First, we would not be here today unless Respondent generously, kindly and with compassion lent her skills to aid, comfort, and care for individuals stricken with a terrible disease. We need to remember as we go through this matter that we owe her and all professionals who give of themselves in this way a debt of gratitude.

Having said that, Respondent should understand that the court is fully aware of the misconceptions, misinformation, bad science and bad information being spread from shore to shore in our country with respect to Ebola. The court is fully aware that people are acting out of fear and that this fear is not entirely rational. However, whether that fear is rational or not, it is present and it is real. Respondent’s actions at this point, as a healthcare professional, need to demonstrate her full understanding of human nature and the real fear that exists.…

An interview with Ms Hickox suggested she was taking the judge’s advice, “I am sensitive… I don’t want to make anyone uncomfortable.” However, according to this recent report Governor LePage believes, “we don’t know what we don’t know about Ebola” and does not trust Ms. Hickox.

Courts as Ebola Educators

By Scott Burris

News in this afternoon is that a Maine state judge has lifted the quarantine order on nurse Kaci Hickox, saying that she “currently does not show symptoms of Ebola and is therefore not infectious.”

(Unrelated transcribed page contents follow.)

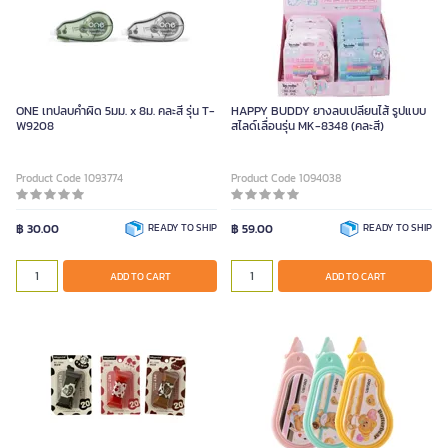
ONE เทปลบคำผิด 5มม. x 8ม. คละสี รุ่น T-
HAPPY BUDDY ยางลบเปลี่ยนไส้ รูปแบบ
W9208
สไลด์เลื่อนรุ่น MK-8348 (คละสี)
Product Code 1093774
Product Code 1094038
฿ 30.00
READY TO SHIP
฿ 59.00
READY TO SHIP
ADD TO CART
ADD TO CART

The ruling conforms to the best available scientific evidence and CDC recommendations.  It also shows the importance of judicial review as a check on the exercise of emergency powers. Hearkening back to the many school exclusion cases during the HIV epidemic, I hope it will help reassure a public confused by the gap between what CDC and other experts say is necessary and what some political leaders are doing.  The best way for government to keep our trust in this outbreak is to offer accurate information — and then behave accordingly.